SYNOPSES: THE FRUIT VENDOR | NINE DISAPPOINTMENTS OF TRIESTE | A CHANCE VISITOR | MENDER OF CANOES | EXCERPT: MAN WITH HOLES IN HIS CHEEKS

 

Excerpt from the prologue of The Man with Holes in His Cheeks: A Memoir by Constance Eakins

I was out on a stolen rowboat in the middle of the night with April, my boss’s daughter—I couldn’t have been more than twelve years old—I stared deep into the Mississippi River and saw the crown of a tree.  It was not a reflection. The tree may have been rooted in the lowest part of the riverbed but it had grown so high that the leaves on its highest branches stretched to within feet of the Louisiana night. As I steered the boat around the dark shape, I could make out arthritic branches and wide boughs, rotten wood and macerated leaves that luaued gently in the tide. It was a live oak—just like the ones that lined the driveway of our plantation. I couldn’t stare for long, however, since the current, with a plaintive whisper, pulled the boat downriver.

I glanced at April, but she hadn’t noticed a thing. She was lost in some childish reverie that took the shape of the New Orleans skyline, its light dancing on the quiet water. The wide brim of her milkmaid hat drooped over her face so that all I could make out were her lips. They reflected the moon, on account of her having smeared them with beeswax before coming out for the boat ride.

As I hurried to grab the oars I noticed the crest of another tree floating under us, and then another and another. We were floating over an entire underwater forest. When the moonlight hit the water at just the right angle, the leaves flickered phosphorescent. I called out to April but she only laughed to herself. She even refused to lift the brim of her stupid hat.

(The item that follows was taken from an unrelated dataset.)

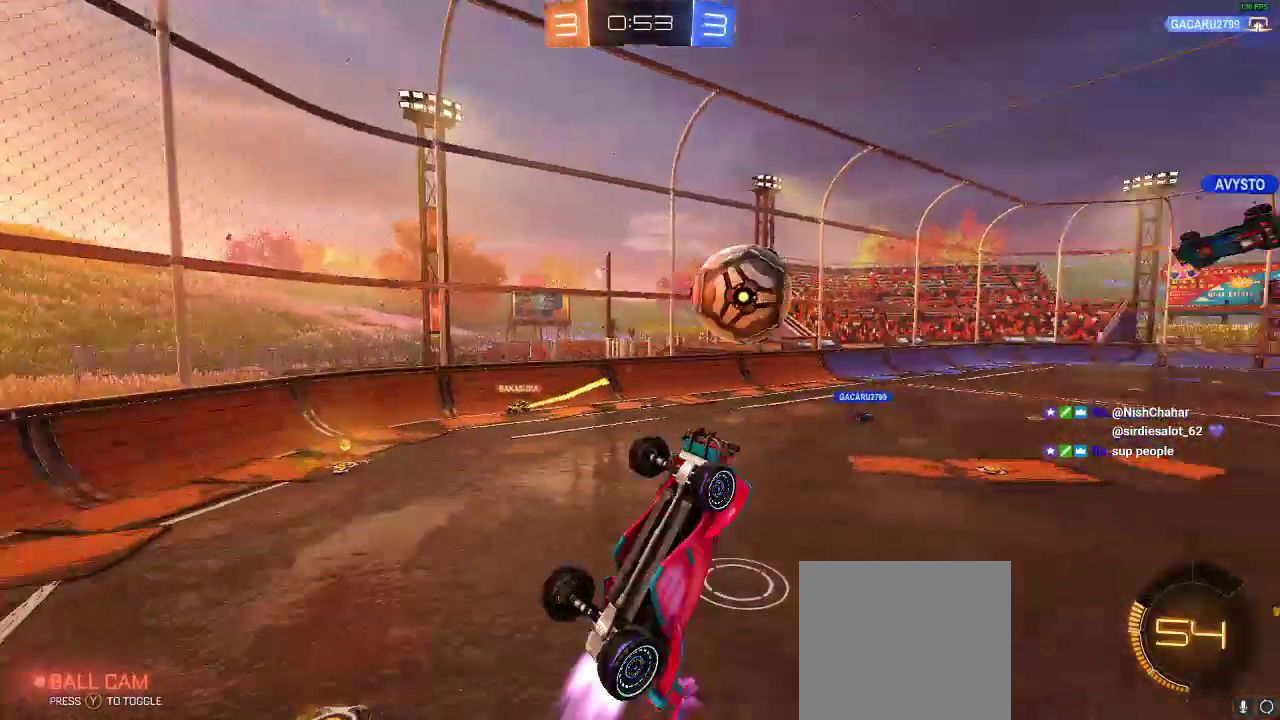
{"buttons": ["R1", "R2"], "left_stick": "up-left", "right_stick": "center", "events": [[83, "left_stick", "left"], [383, "left_stick", "up-left"]]}
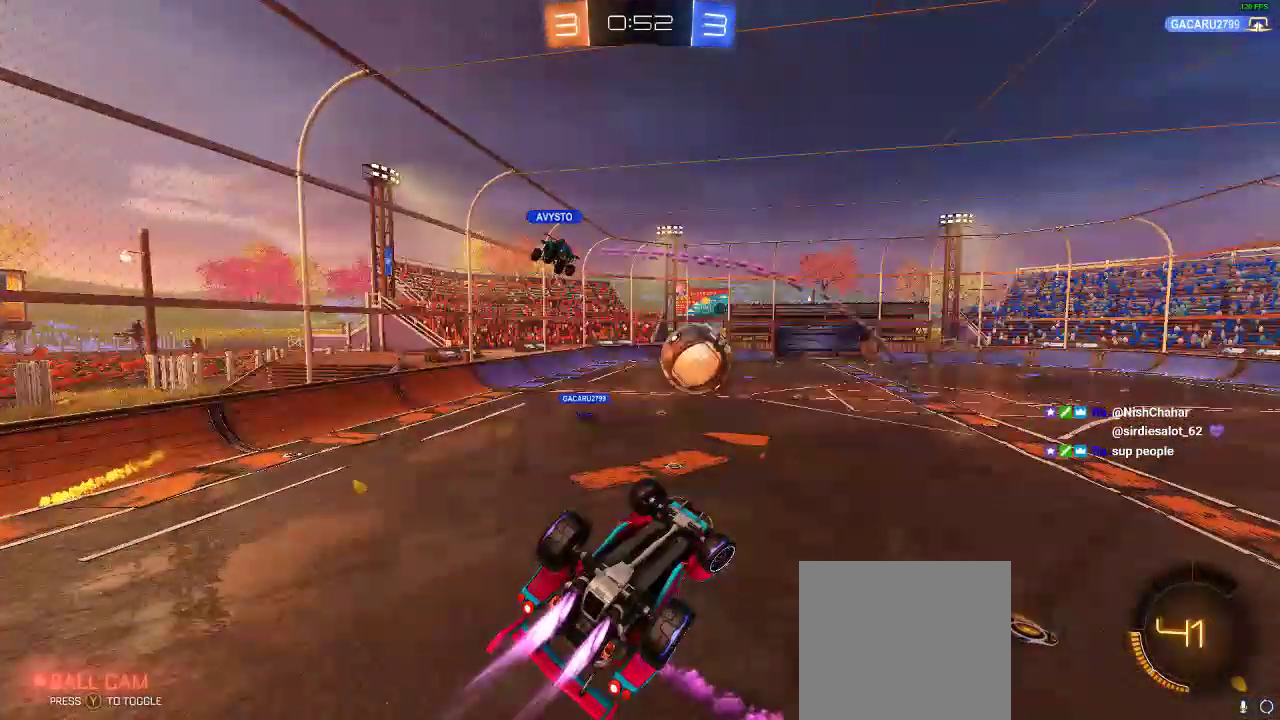
{"buttons": ["L1", "L2", "R2"], "left_stick": "down-right", "right_stick": "center", "events": [[167, "left_stick", "center"], [283, "L1", "down"], [283, "left_stick", "down-right"], [400, "R1", "up"], [483, "L2", "down"]]}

When I jumped overboard my feet landed on a tangle of branches that gave way beneath me. I took a deep breath and dove under. With my eyes wide open I found my way through the tree’s canopy and clung to the trunk, pulling myself deeper. The waterlogged branches offered no resistance, barely clinging to my shorts as they broke around me. A school of catfish peered out from inside a rotten bole and thousands of silver minnows skittered up and down the bark. When I couldn’t hold my breath any longer I shot upwards and broke the surface of the river with a gasp. I held a branch in my hand. It was about as long as I was tall.

“I’ve seen a forest in this water!” I shouted. “Live oaks, full grown.” I pulled off my clothes and tossed them on board the rowboat. “Come on in!”

“So you found a piece of driftwood,” said April, still sitting in the boat. “Get back in here.” She pulled out her little canister of beeswax and daubed a finger-full over her mouth.

“A forest!” I shouted. “An underwater forest!”

I determined right then that I would leave April and St. Rose behind and head out for the city as soon as I could hustle enough cents to pay for food along the way. I would keep on traveling until I found someone I could take back to the river and show the trees.